SBA Issues Potentially Overbroad Guidance Narrowing PPP Qualification Standards

Lawyers have a saying, “Bad Facts Make Bad Law.”  Recent Small Business Administration guidance regarding the Paycheck Protection Program proves it true in one more case.

Even as Congress moves to approve additional funds to the Paycheck Protection Program, the SBA issued a new FAQ in response to news stories about public companies receiving PPP money.  The FAQ states that “a public company with substantial market value and access to capital markets” may not receive PPP funding.  While understandable with respect to the companies in the headlines, it is concerning that the SBA could apply the guidance more broadly.  Doing so would cause more delays or denial in funding for smaller enterprises, and defeat Congress’ intent to support employee retention by private employers.

This is the new FAQ:

  1. Question: Do businesses owned by large companies with adequate sources of liquidity to support the business’s ongoing operations qualify for a PPP loan?

Answer: In addition to reviewing applicable affiliation rules to determine eligibility, all borrowers must assess their economic need for a PPP loan under the standard established by the CARES Act and the PPP regulations at the time of the loan application. Although the CARES Act suspends the ordinary requirement that borrowers must be unable to obtain credit elsewhere (as defined in section 3(h) of the Small Business Act), borrowers still must certify in good faith that their PPP loan request is necessary. Specifically, before submitting a PPP application, all borrowers should review carefully the required certification that “[c]urrent economic uncertainty makes this loan request necessary to support the ongoing operations of the Applicant.” Borrowers must make this certification in good faith, taking into account their current business activity and their ability to access other sources of liquidity sufficient to support their ongoing operations in a manner that is not significantly detrimental to the business. For example, it is unlikely that a public company with substantial market value and access to capital markets will be able to make the required certification in good faith, and such a company should be prepared to demonstrate to SBA, upon request, the basis for its certification. Lenders may rely on a borrower’s certification regarding the necessity of the loan request. Any borrower that applied for a PPP loan prior to the issuance of this guidance and repays the loan in full by May 7, 2020 will be deemed by SBA to have made the required certification in good faith.

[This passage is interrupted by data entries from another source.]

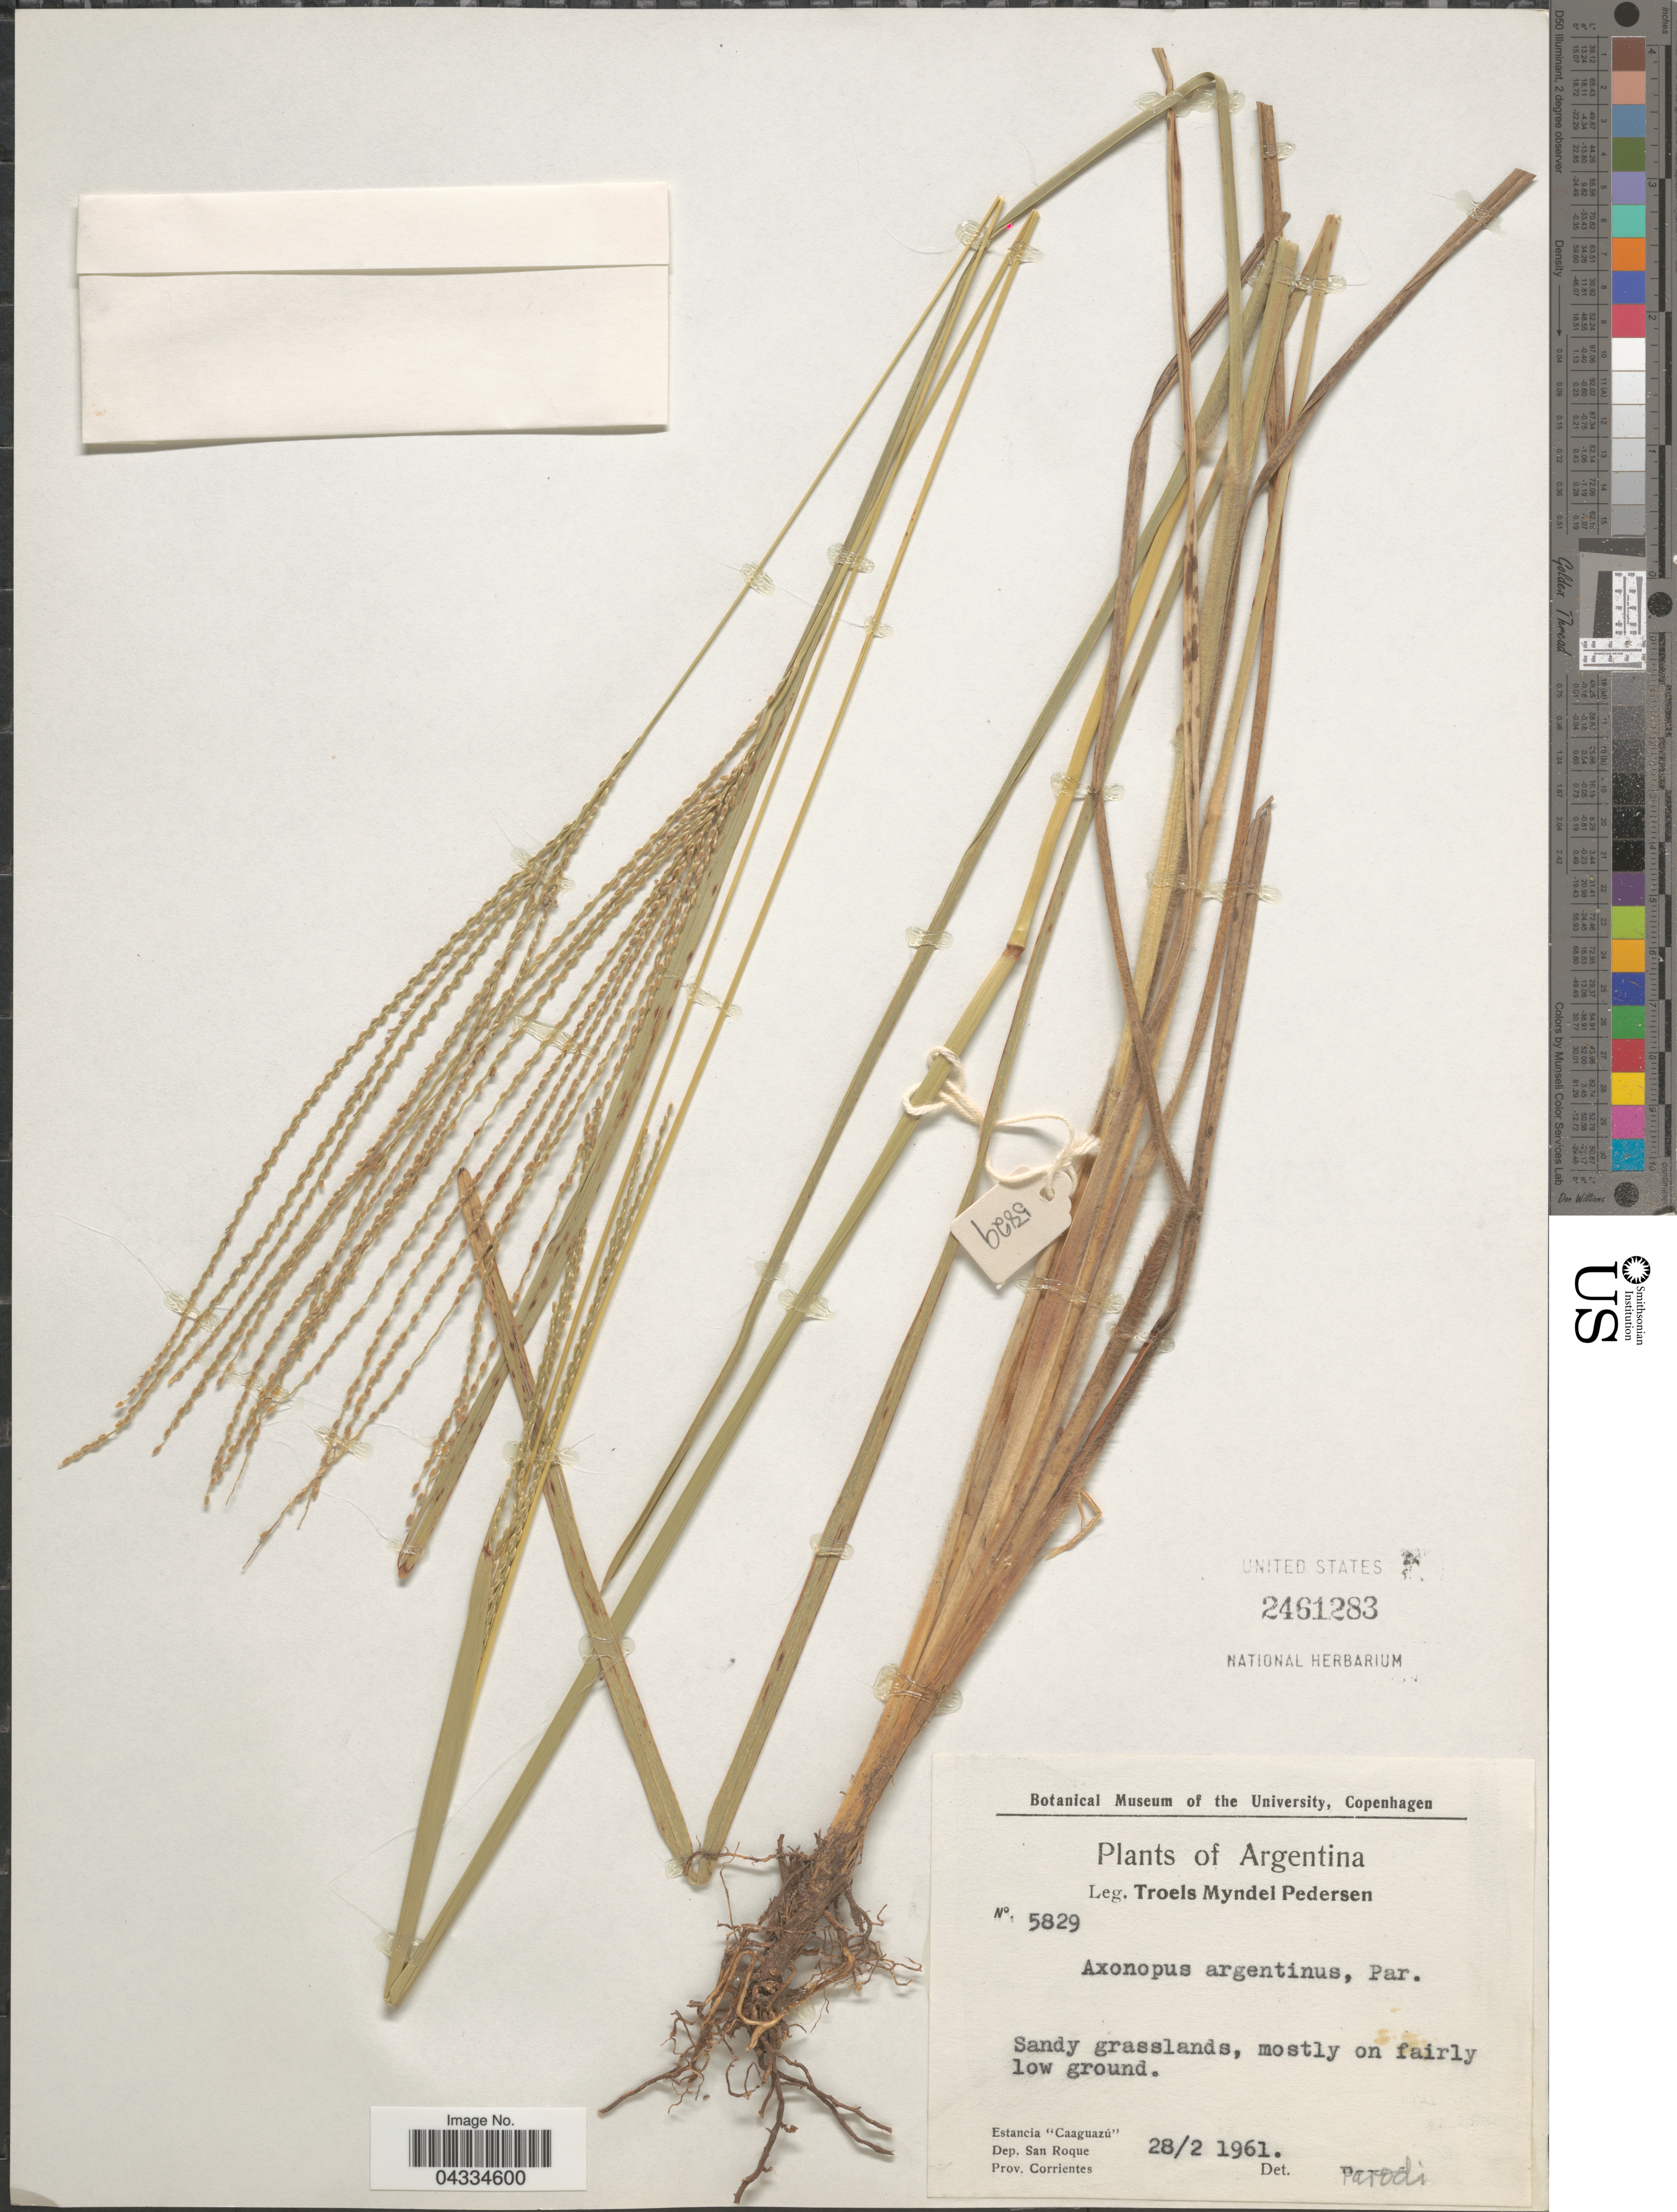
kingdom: Plantae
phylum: Tracheophyta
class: Liliopsida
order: Poales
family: Poaceae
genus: Axonopus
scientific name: Axonopus argentinus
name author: Parodi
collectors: T. Pederson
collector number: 5829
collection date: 1961-02-28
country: Argentina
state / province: Corrientes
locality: Estancia "Caaguazú". Dep. San Roque.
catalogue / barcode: US 2461283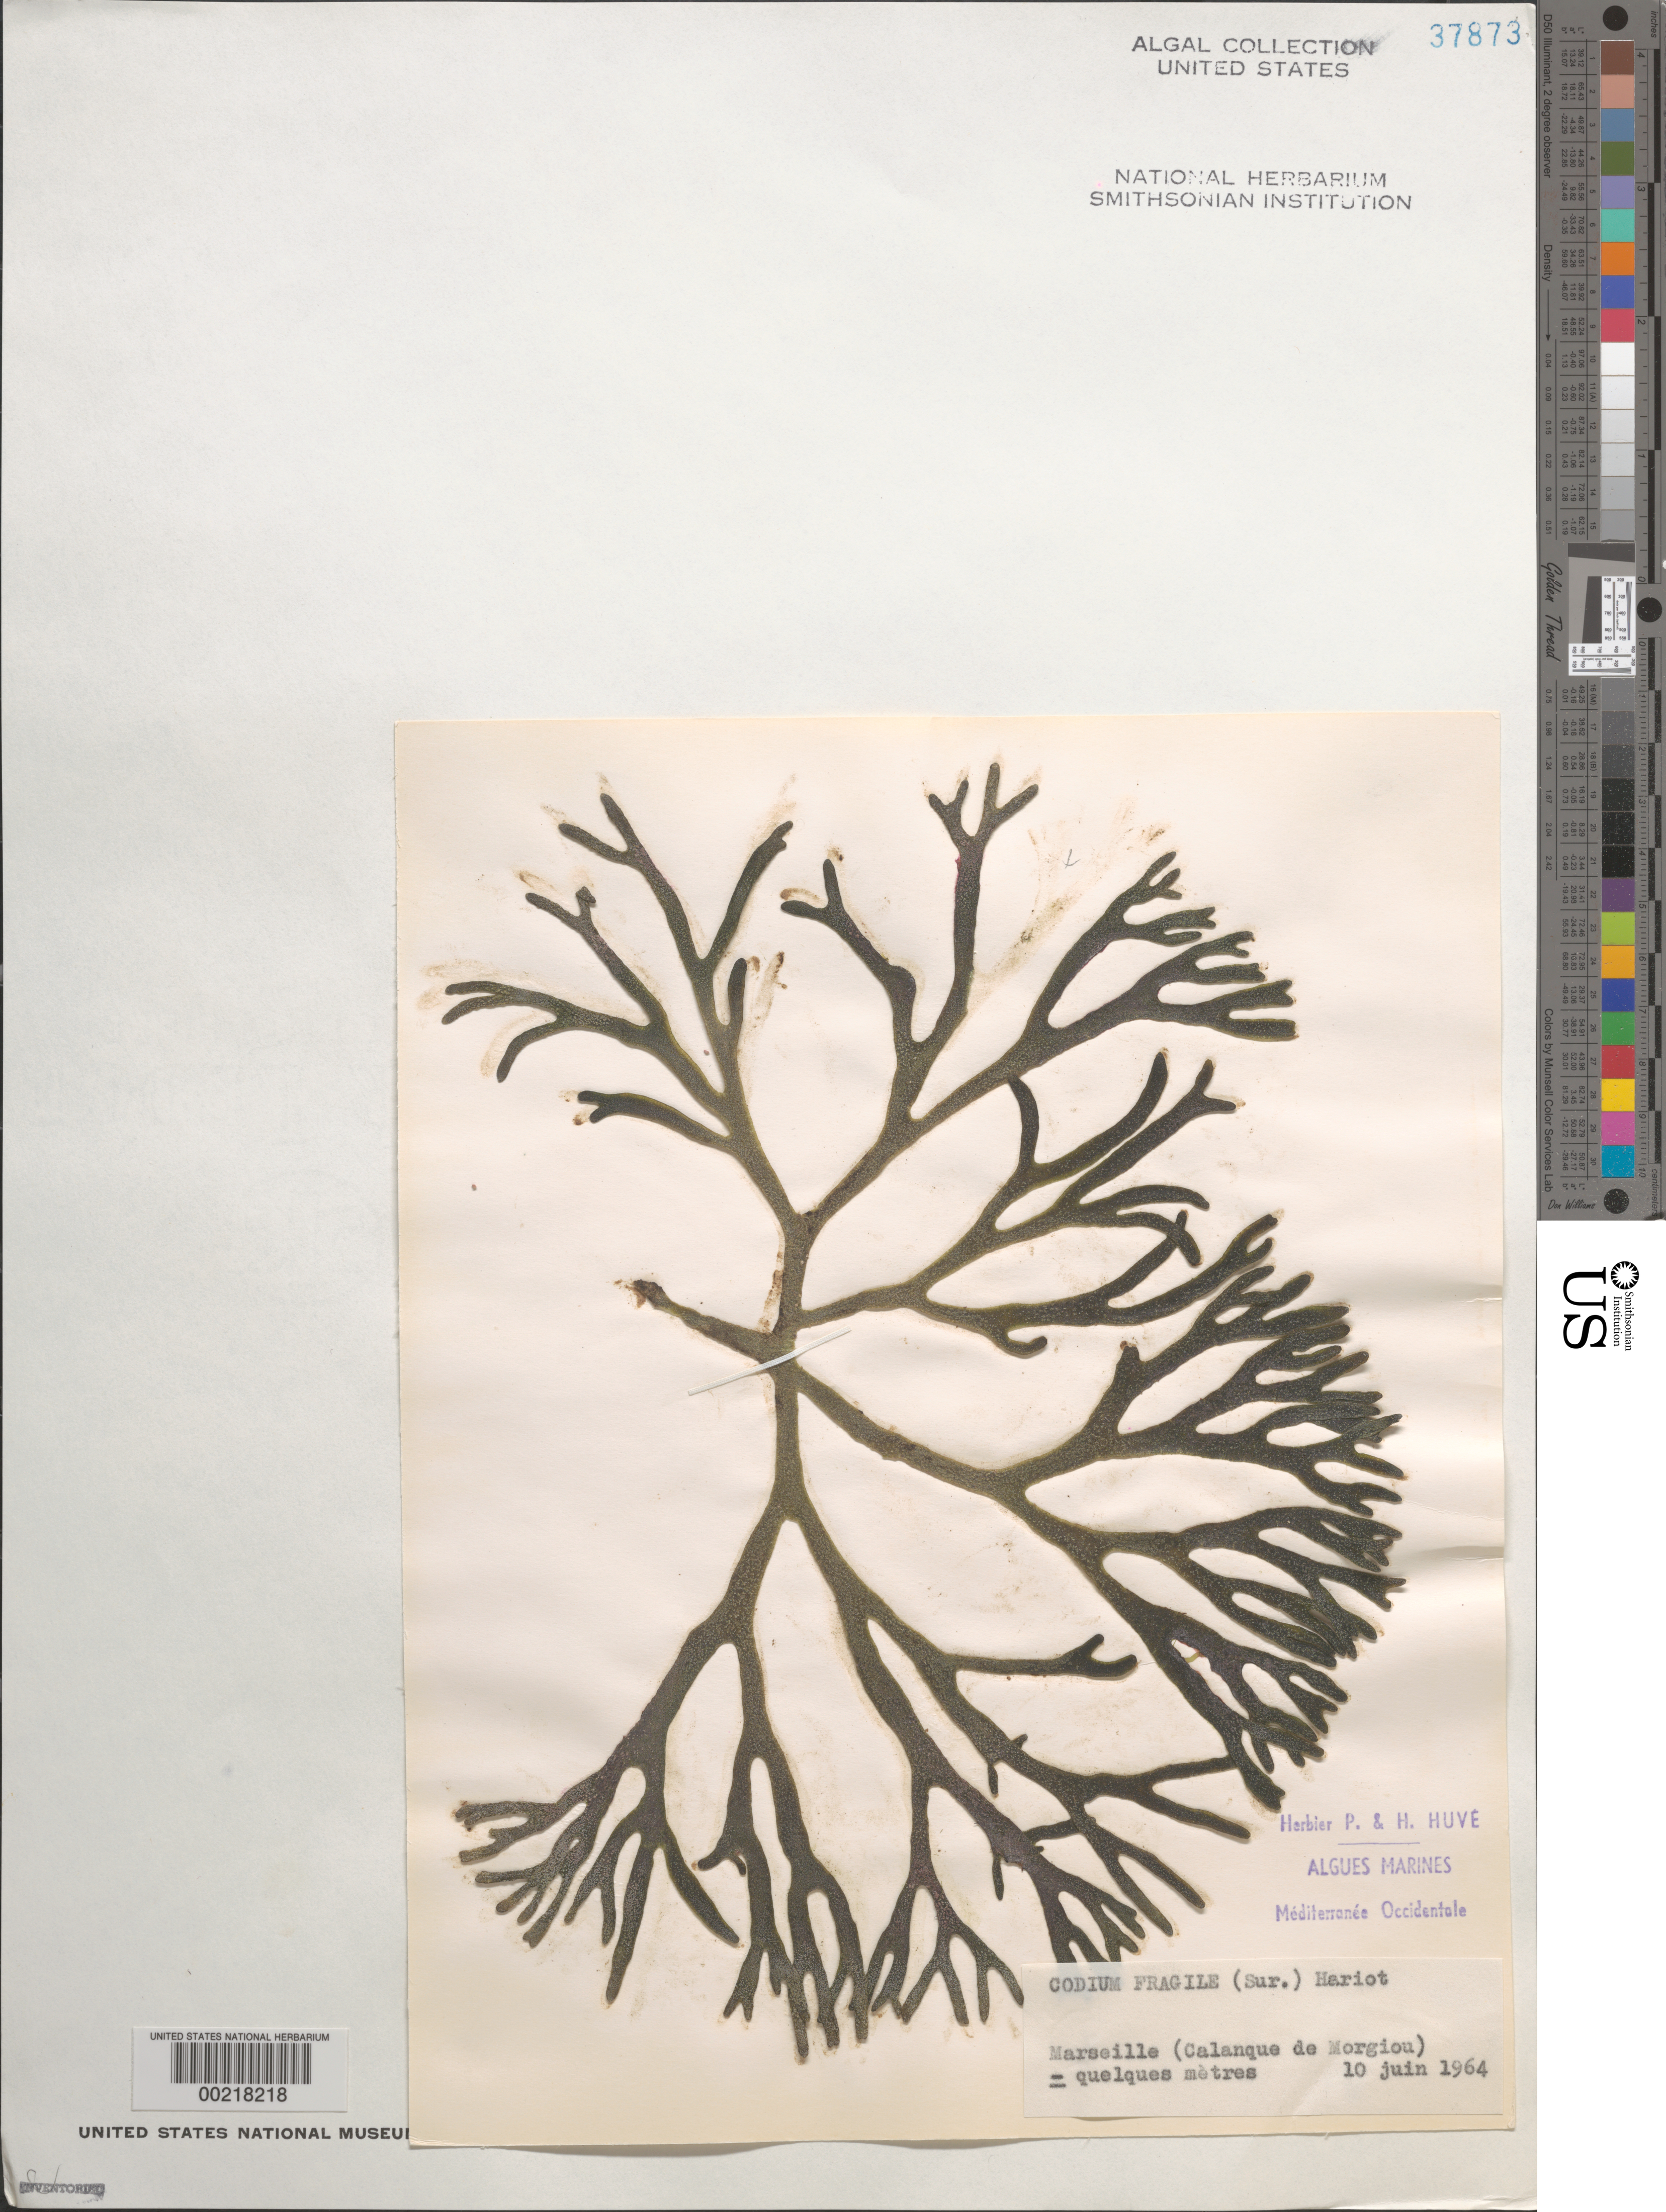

We understand the political motivation behind the guidance.  We also believe applying a strict standard based on a company’s value or a company’s access to outside capital or “other sources of liquidity” is perverse.  Congress intended the PPP to motivate companies to retain employees.  Valuable companies with reserves and access to capital will still furlough or release employees, as demand for their services or products drops.  For even those companies, the PPP is therefore “necessary to support ongoing business operations,” because given the current economic landscape they would not deplete reserves or access other sources of liquidity to retain unprofitable employees.  Understanding Congress wanted employers to retain their employees, we interpret the FAQ narrowly.  We hope the SBA will as well.

Attorney James-Allen McPheeters contributed to this post.